So, I am back again. The beginning of my first three-year stint in France was slightly besmirched by my resistance to loving the French outright. Why? Well, if you go back
to October, 2007, for me, it came down to bum-cheek clenching. The omnipresent sensation that there is only one way to do things. When I peeled potatoes, or mounted my bike, or ate a piece of chocolate - in each circumstance I was instructed (more often corrected) on the exact way to execute. And everyone around me seemed to concur. By the end, I went on doing things my way, smiling when people would tutor, but still doing things as I liked.
Well, this round I think I've had a real breakthrough. It is always a matter of understanding (or not). And, apparently, I did not understand.
This breakthrough came with a
tarte tropézienne. (I am not uncouth, I swear, just probably pretty casual). The tarte was there in front of me. It is made with two layers of cake (
de brioche) divorced by a layer of cream (
crème pâtissière). And it is rather large (meaning tall) for a tart. So, my strategy was pragmatic, just eat the two halves separately - each with a bit of the cream that forms the middle. Here is where the breakthrough made its appearance.

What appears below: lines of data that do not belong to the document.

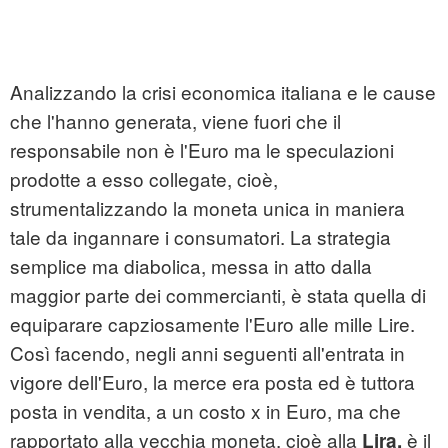
Analizzando la crisi economica italiana e le cause
che l'hanno generata, viene fuori che il
responsabile non è l'Euro ma le speculazioni
prodotte a esso collegate, cioè,
strumentalizzando la moneta unica in maniera
tale da ingannare i consumatori. La strategia
semplice ma diabolica, messa in atto dalla
maggior parte dei commercianti, è stata quella di
equiparare capziosamente l'Euro alle mille Lire.
Così facendo, negli anni seguenti all'entrata in
vigore dell'Euro, la merce era posta ed è tuttora
posta in vendita, a un costo x in Euro, ma che
rapportato alla vecchia moneta, cioè alla
è il
Lira,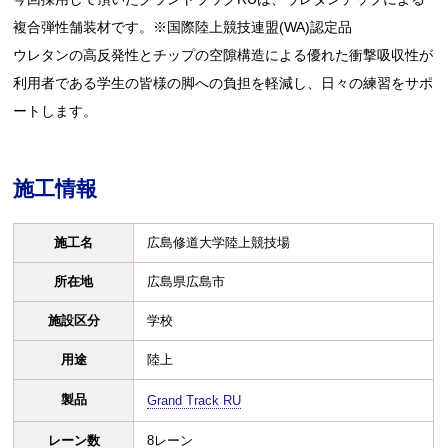
複合弾性舗装材です。※国際陸上競技連盟(WA)認定品
ウレタンの高反発性とチップの空隙構造による優れた衝撃吸収性が
利用者である学生の皆様の脚への負担を軽減し、日々の練習をサポ
ートします。
施工情報
施工名
広島修道大学陸上競技場
所在地
広島県広島市
施設区分
学校
用途
陸上
製品
Grand Track RU
レーン数
8レーン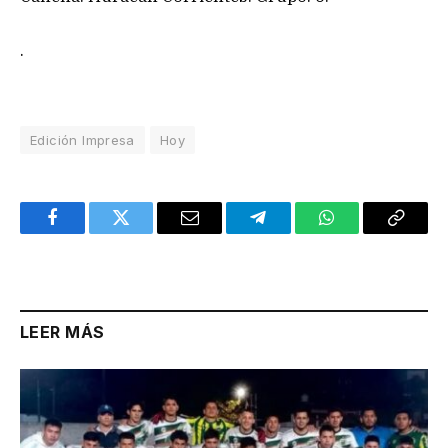
.
Edición Impresa
Hoy
Facebook
Twitter
Email
Telegram
WhatsApp
Copy
Link
LEER MÁS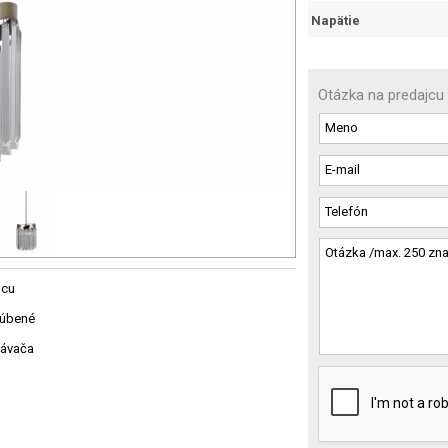
Napätie
Otázka na predajcu
jcu
ľúbené
návača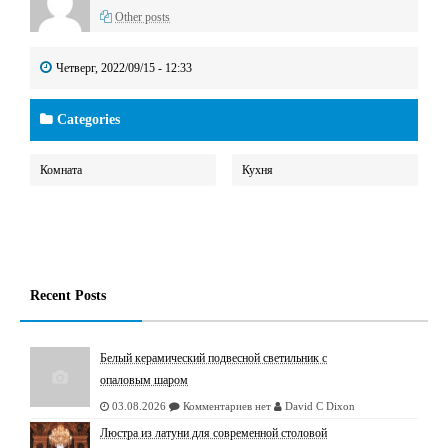
Other posts
Четверг, 2022/09/15 - 12:33
Categories
Комната
Кухня
Recent Posts
Белый керамический подвесной светильник с
опаловым шаром
03.08.2026
Комментариев нет
David C Dixon
Люстрa из латуни для современной столовой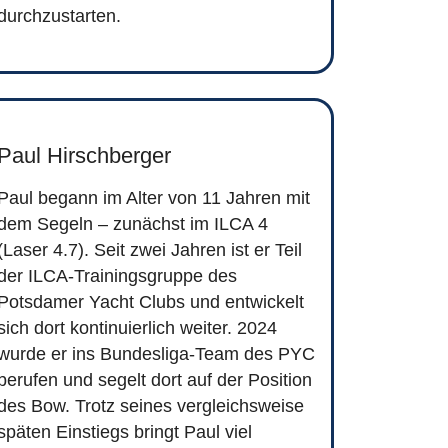
durchzustarten.
Paul Hirschberger
Paul begann im Alter von 11 Jahren mit
dem Segeln – zunächst im ILCA 4
(Laser 4.7). Seit zwei Jahren ist er Teil
der ILCA-Trainingsgruppe des
Potsdamer Yacht Clubs und entwickelt
sich dort kontinuierlich weiter. 2024
wurde er ins Bundesliga-Team des PYC
berufen und segelt dort auf der Position
des Bow. Trotz seines vergleichsweise
späten Einstiegs bringt Paul viel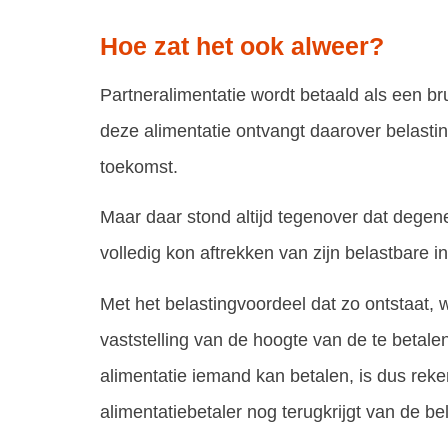
Hoe zat het ook alweer?
Partneralimentatie wordt betaald als een bru
deze alimentatie ontvangt daarover belasting
toekomst.
Maar daar stond altijd tegenover dat degene
volledig kon aftrekken van zijn belastbare 
Met het belastingvoordeel dat zo ontstaat, 
vaststelling van de hoogte van de te betale
alimentatie iemand kan betalen, is dus rek
alimentatiebetaler nog terugkrijgt van de be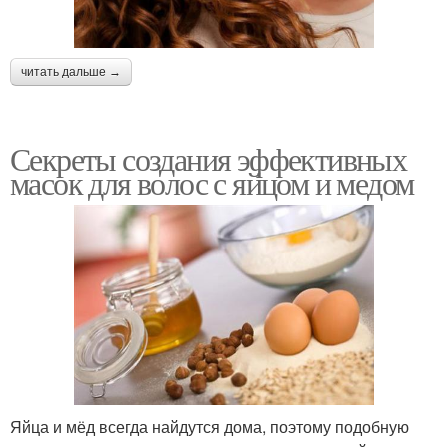
читать дальше →
Секреты создания эффективных
масок для волос с яйцом и медом
Яйца и мёд всегда найдутся дома, поэтому подобную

"Emilie, you musn't eat the tart that way!" My response: laughter.
Here we go again.
But no. This French person (by now I have good friends here in St. Tropez and I am surrounded by a staff of French people at work, who are really lovely), for the first time in my mingling with the French, offered a real, valid reason why there is only one method to eat a
tarte tropézienne. He explained that the way to eat the tart (plunging the fork vertical style, through the two layers and the cream, all at the same time - never separating them), as a rule, was not created to bother me. Rather, rules like this were made to increase pleasure. The thing itself (the tart) was conceived of in this way. In fact, to eat a
tarte tropézienne differently is to no longer eat a
tarte tropézienne.
So, while I was bum-cheek clenching in Paris, I was missing the point. If you ask people:
Qu'est-ce que la France? (What is la France?), like my friend, a lot of them will answer:
La douceur de vivre. (The sweet life). But approaching the sweet life is an art form, which requires knowledge of how that thing functions and how it is best appreciated, how it was conceived - or, more precisely, what the thing is (because, like the
tarte tropézienne, without the savoir faire, it is no longer the thing itself).
It is for this reason that at another dinner in St. Tropez, a lovely French woman proclaimed, as she disparagingly spoke about Americans, "There are many things they haven't understood. They are capable of serving their wine in a plastic glass! 50% of the appreciation is in the glass."